Where The Phrase 'Break A Leg' Came From

As anyone who has ever performed in a community theater production is well aware, telling someone to "break a leg" prior to a performance is not actually meant to curse someone with injury. Instead, it's a way to wish them good luck while they're out there on the stage, especially on opening night. The custom of saying "break a leg" is so common, in fact, it's now used in a variety of contexts, for musicians and actors, but also, just as a way to wish someone well on their way to a job interview, or in some other high pressure scenario. How did it come to pass that telling someone to "break a leg" would mean you were wishing them good luck?

The answer to that question revolves around the world of live theater, where the saying is most often used. Per Reader's Digest, theater culture is highly superstitious. Other examples of superstitious sayings and behaviors include never whistling in a theater, never saying "Macbeth," or that the last person leaving a theater should always leave the light on. For this reason, it's best to understand that while saying "break a leg" really means "good luck," it's also a means of staving off bad luck, because superstitious theater folk believe that wishing someone good luck could, in turn, bring about bad fortune on the stage. This explains what we mean when we say "break a leg." But how and when did "break a leg" and good fortune in a live theatrical performance first become associated?

The days of Shakespeare

Nobody knows exactly when or how the saying "break a leg" came about, but there are a few leading theories. First, involving the 20th century American theater, is an evolution of the German saying "Hals-und Beinbruch," translated as "neck and leg break," which Germans also use as a way to wish someone good fortune, or at the very least, reprieve from any unfortunate accidents. "Hals-und Beinbruch" may itself be rooted in the Hebrew blessing "hatzlakha u-brakha." Unlike the paradoxical nature of "break a leg," "hatzlakha u-brakha" means "success and blessing," according to Reader's Digest. But the two phrases do sound somewhat similar in translation, and "hatzlakha u-brakha" may have become "Hals-und Beinbruch" for humorous effect.

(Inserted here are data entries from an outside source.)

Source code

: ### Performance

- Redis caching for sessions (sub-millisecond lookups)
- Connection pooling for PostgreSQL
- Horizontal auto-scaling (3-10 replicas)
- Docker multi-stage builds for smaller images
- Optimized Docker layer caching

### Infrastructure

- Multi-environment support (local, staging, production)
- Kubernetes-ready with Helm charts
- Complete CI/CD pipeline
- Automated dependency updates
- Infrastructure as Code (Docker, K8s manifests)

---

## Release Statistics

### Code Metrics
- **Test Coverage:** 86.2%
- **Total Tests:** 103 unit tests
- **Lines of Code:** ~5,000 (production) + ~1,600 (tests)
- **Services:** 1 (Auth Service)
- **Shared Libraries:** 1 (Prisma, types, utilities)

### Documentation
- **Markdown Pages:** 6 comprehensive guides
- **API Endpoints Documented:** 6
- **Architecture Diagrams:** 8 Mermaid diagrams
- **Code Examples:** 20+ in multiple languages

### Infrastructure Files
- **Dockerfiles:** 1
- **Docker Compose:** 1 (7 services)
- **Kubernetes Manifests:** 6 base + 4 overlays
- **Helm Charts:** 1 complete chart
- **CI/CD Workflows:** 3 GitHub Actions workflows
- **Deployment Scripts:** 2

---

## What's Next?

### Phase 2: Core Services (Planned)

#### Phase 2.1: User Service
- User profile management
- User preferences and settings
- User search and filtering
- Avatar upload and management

Also plausible? Wishing someone well in their performance by saying "break a leg" might also extend all the way back to the days of William Shakespeare and the Elizabethan theater, according to Transcendence Theatre. Back then, audiences didn't clap their hands, but instead, stomped the legs of their chairs as a way to show appreciation to a performer. Perform well enough, and an audience may just be inspired to break a chair leg in response.

Also notable among many other theories related to the origins of the saying is that in Shakespeare's day, "break a leg" also simply meant to take a bow. In that light, it makes perfect sense to tell someone to break a leg, or that we hope their performance goes well enough they'll be called on for an encore.